Tutto nacque da un'istituzione tipicamente napoletana: i conservatori. Non erano, all'origine, scuole di musica in senso stretto, ma orfanotrofi e istituti di carità (i nomi storici sono quelli di Santa Maria di Loreto, Sant'Onofrio a Capuana, la Pietà dei Turchini e i Poveri di Gesù Cristo) dove ai ragazzi ospitati veniva insegnata la musica come mestiere. Da questi quattro conservatori, poi confluiti nel tempo in un'unica grande istituzione — l'attuale Conservatorio di San Pietro a Majella — uscirono generazioni di compositori che avrebbero segnato la storia dell'opera.

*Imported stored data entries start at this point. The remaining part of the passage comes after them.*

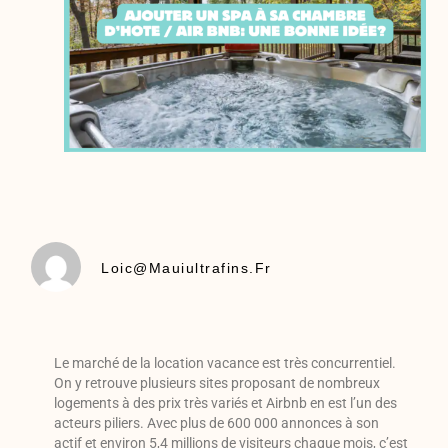
Loic@mauiultrafins.fr
Le marché de la location vacance est très concurrentiel.
On y retrouve plusieurs sites proposant de nombreux
logements à des prix très variés et Airbnb en est l’un des
acteurs piliers. Avec plus de 600 000 annonces à son
actif et environ 5,4 millions de visiteurs chaque mois, c’est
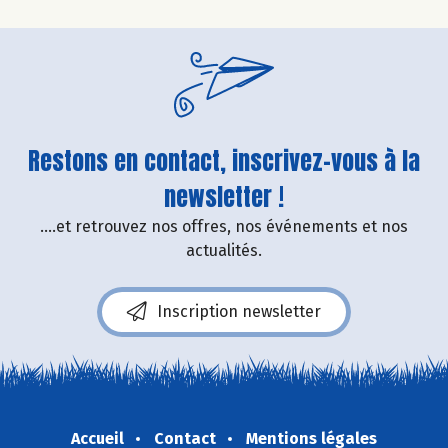
Restons en contact, inscrivez-vous à la
newsletter !
....et retrouvez nos offres, nos événements et nos
actualités.
Inscription newsletter
Accueil
Contact
Mentions légales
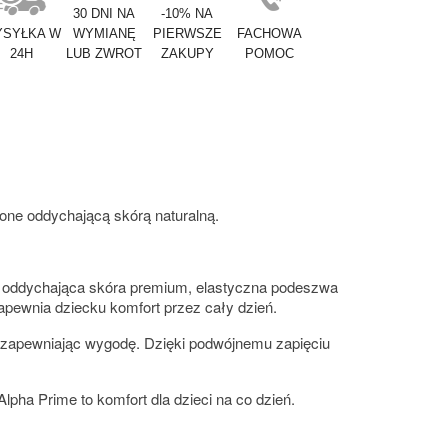
30 DNI NA
-10% NA
SYŁKA W
WYMIANĘ
PIERWSZE
FACHOWA
24H
LUB ZWROT
ZAKUPY
POMOC
zone oddychającą skórą naturalną.
ka oddychająca skóra premium, elastyczna podeszwa
apewnia dziecku komfort przez cały dzień.
, zapewniając wygodę. Dzięki podwójnemu zapięciu
lpha Prime to komfort dla dzieci na co dzień.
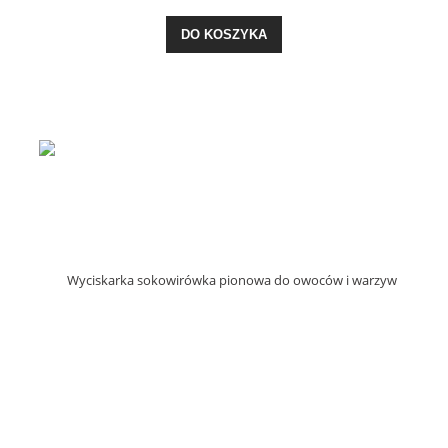
DO KOSZYKA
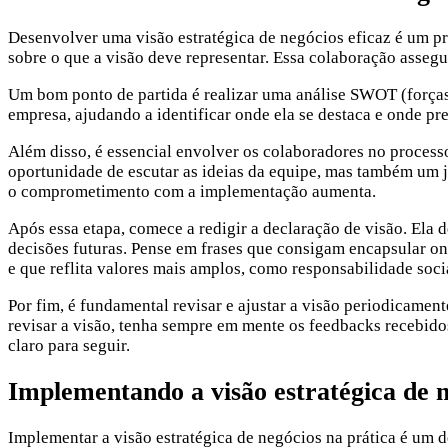
Desenvolver uma visão estratégica de negócios eficaz é um pro
sobre o que a visão deve representar. Essa colaboração asseg
Um bom ponto de partida é realizar uma análise SWOT (forças
empresa, ajudando a identificar onde ela se destaca e onde pre
Além disso, é essencial envolver os colaboradores no processo
oportunidade de escutar as ideias da equipe, mas também um j
o comprometimento com a implementação aumenta.
Após essa etapa, comece a redigir a declaração de visão. Ela 
decisões futuras. Pense em frases que consigam encapsular on
e que reflita valores mais amplos, como responsabilidade soci
Por fim, é fundamental revisar e ajustar a visão periodicamen
revisar a visão, tenha sempre em mente os feedbacks recebido
claro para seguir.
Implementando a visão estratégica de n
Implementar a visão estratégica de negócios na prática é um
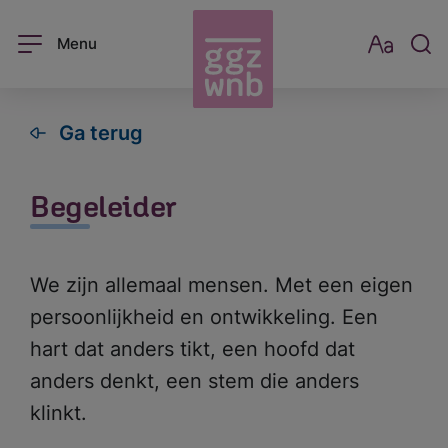
Menu
Ga terug
Begeleider
We zijn allemaal mensen. Met een eigen
persoonlijkheid en ontwikkeling. Een
hart dat anders tikt, een hoofd dat
anders denkt, een stem die anders
klinkt.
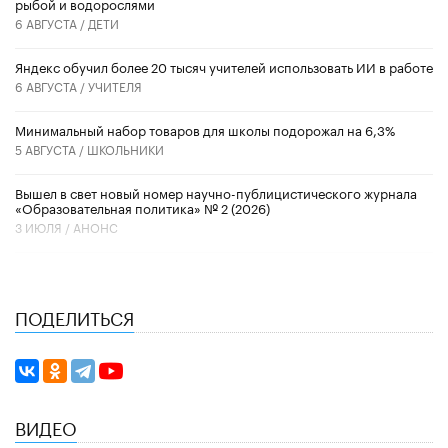
рыбой и водорослями
6 АВГУСТА /
ДЕТИ
​Яндекс обучил более 20 тысяч учителей использовать ИИ в работе
6 АВГУСТА /
УЧИТЕЛЯ
Минимальный набор товаров для школы подорожал на 6,3%
5 АВГУСТА /
ШКОЛЬНИКИ
Вышел в свет новый номер научно-публицистического журнала
«Образовательная политика» № 2 (2026)
3 ИЮЛЯ /
АНОНС
ПОДЕЛИТЬСЯ
ВИДЕО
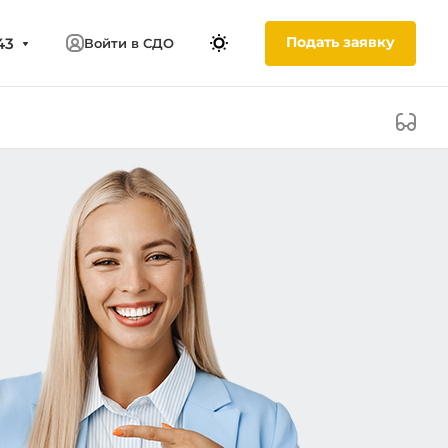
Подать заявку
43
Войти в СДО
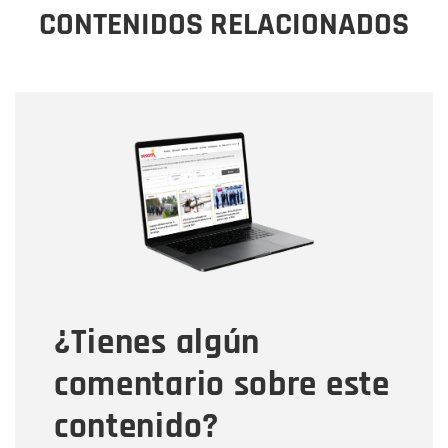
CONTENIDOS RELACIONADOS
Nombre
Nombre
Correo electrónico
Tipo de comentario
¿Tienes algún
Mensaje
comentario sobre este
contenido?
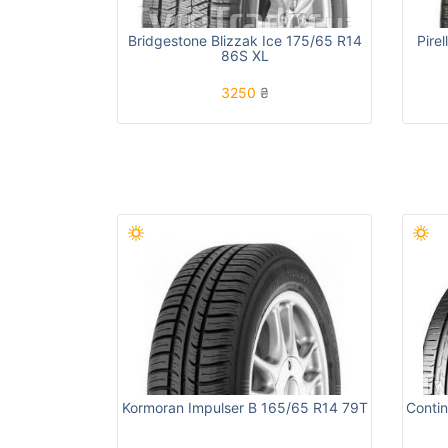
Bridgestone Blizzak Ice 175/65 R14
Pire
86S XL
3250
₴
Kormoran Impulser B 165/65 R14 79T
Conti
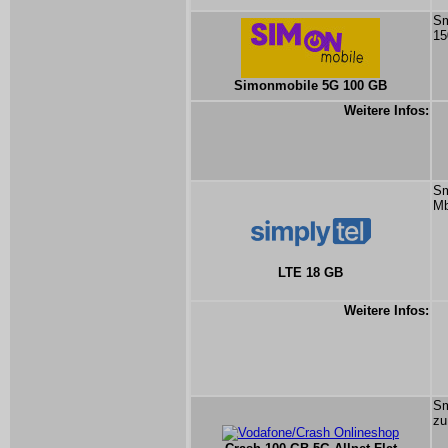
Sm
15
Simonmobile 5G 100 GB
Weitere Infos:
Sm
Mb
LTE 18 GB
Weitere Infos:
Sm
zu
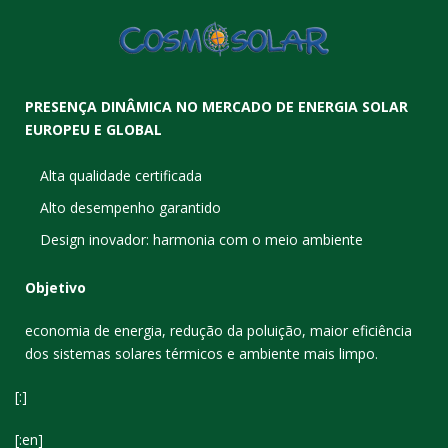
PRESENÇA DINÂMICA NO MERCADO DE ENERGIA SOLAR
EUROPEU E GLOBAL
Alta qualidade certificada
Alto desempenho garantido
Design inovador: harmonia com o meio ambiente
Objetivo
economia de energia, redução da poluição, maior eficiência
dos sistemas solares térmicos e ambiente mais limpo.
[:]
[:en]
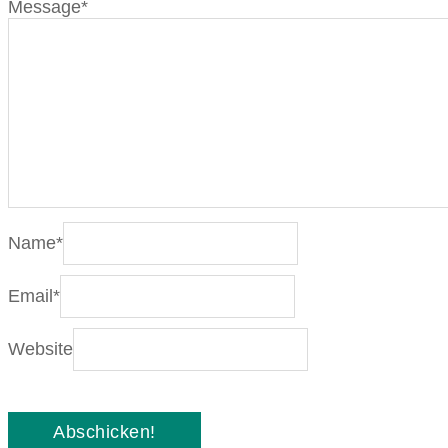
Message
*
Name
*
Email
*
Website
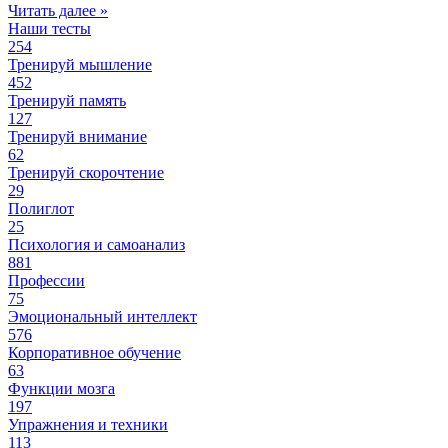
Читать далее »
Наши тесты
254
Тренируй мышление
452
Тренируй память
127
Тренируй внимание
62
Тренируй скорочтение
29
Полиглот
25
Психология и самоанализ
881
Профессии
75
Эмоциональный интеллект
576
Корпоративное обучение
63
Функции мозга
197
Упражнения и техники
113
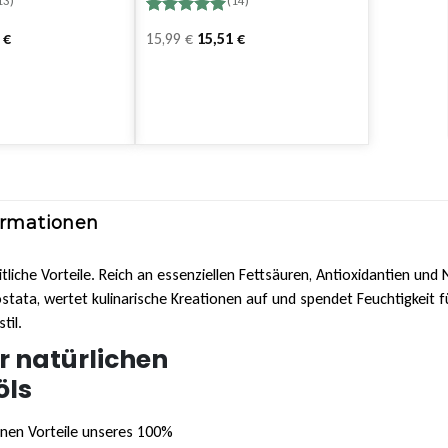
13)
(14)
Bewertet
14
r
Ursprünglicher
Aktueller
6
€
15,99
€
15,51
€
mit
5.00
von 5,
Preis
Preis
basierend
war:
ist:
auf
tungen
Kundenbewertungen
14,99 €
8,99 €.
ormationen
tliche Vorteile. Reich an essenziellen Fettsäuren, Antioxidantien und
stata, wertet kulinarische Kreationen auf und spendet Feuchtigkeit fü
til.
r natürlichen
öls
inen Vorteile unseres 100%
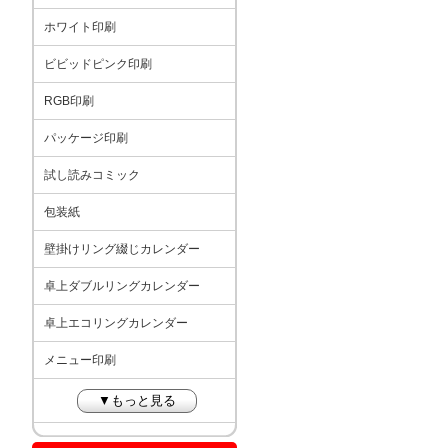
ホワイト印刷
ビビッドピンク印刷
RGB印刷
パッケージ印刷
試し読みコミック
包装紙
壁掛けリング綴じカレンダー
卓上ダブルリングカレンダー
卓上エコリングカレンダー
メニュー印刷
▼もっと見る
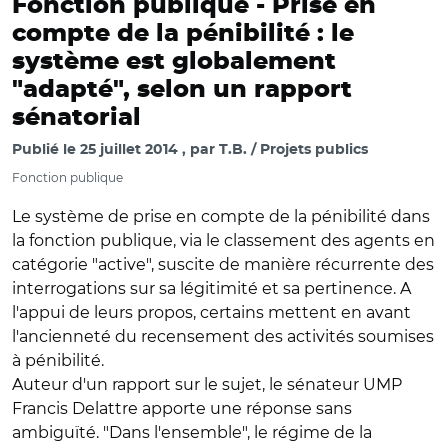
Fonction publique -
Prise en
compte de la pénibilité : le
système est globalement
"adapté", selon un rapport
sénatorial
Publié le
25 juillet 2014
par
T.B. / Projets publics
Fonction publique
Le système de prise en compte de la pénibilité dans
la fonction publique, via le classement des agents en
catégorie "active", suscite de manière récurrente des
interrogations sur sa légitimité et sa pertinence. A
l'appui de leurs propos, certains mettent en avant
l'ancienneté du recensement des activités soumises
à pénibilité.
Auteur d'un rapport sur le sujet, le sénateur UMP
Francis Delattre apporte une réponse sans
ambiguïté. "Dans l'ensemble", le régime de la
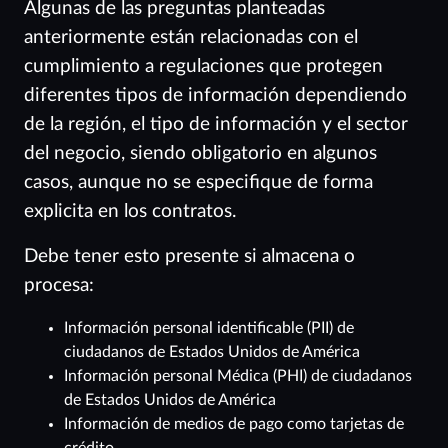
Algunas de las preguntas planteadas
anteriormente están relacionadas con el
cumplimiento a regulaciones que protegen
diferentes tipos de información dependiendo
de la región, el tipo de información y el sector
del negocio, siendo obligatorio en algunos
casos, aunque no se especifique de forma
explicita en los contratos.
Debe tener esto presente si almacena o
procesa:
Información personal identificable (PII) de
ciudadanos de Estados Unidos de América
Información personal Médica (PHI) de ciudadanos
de Estados Unidos de América
Información de medios de pago como tarjetas de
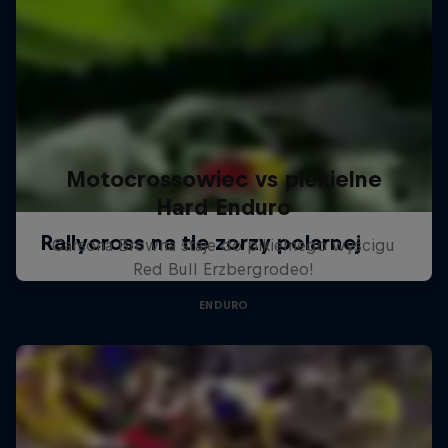
Motocrossowiec vs piekielne
Hard Enduro
Carsona Browna staje do pikielnego wyścigu
Red Bull Erzbergrodeo!
ENDURO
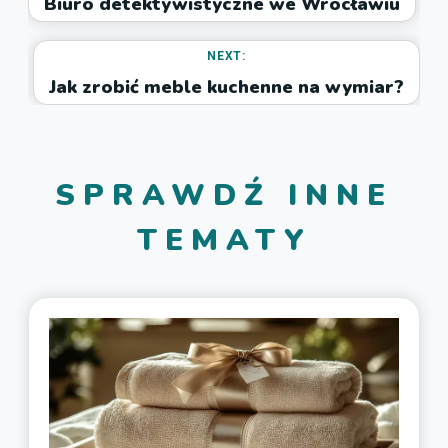
Biuro detektywistyczne we Wrocławiu
NEXT:
Jak zrobić meble kuchenne na wymiar?
SPRAWDŹ INNE
TEMATY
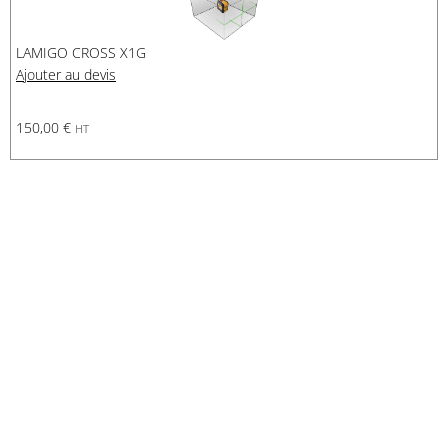
LAMIGO CROSS X1G
Ajouter au devis
150,00
€
HT
Demande de financement
Demande d'assurance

Si formò così quella che gli storici della musica chiamano "Scuola Musicale Napoletana": uno stile che mise al centro la voce, la melodia chiara e memorabile, il teatro musicale come intrattenimento popolare oltre che colto. Da Napoli l'opera buffa — la commedia in musica, spesso in dialetto — si diffuse in tutta Europa, influenzando compositori che a Napoli non avevano mai messo piede.
È una storia che vale la pena conoscere anche per chi oggi studia musica per passione, non per mestiere: ricorda che la musica come "scuola", come luogo dove si impara insieme, è un'idea che a Napoli ha radici antiche — esattamente quello che un'accademia di musica cerca di essere ancora oggi.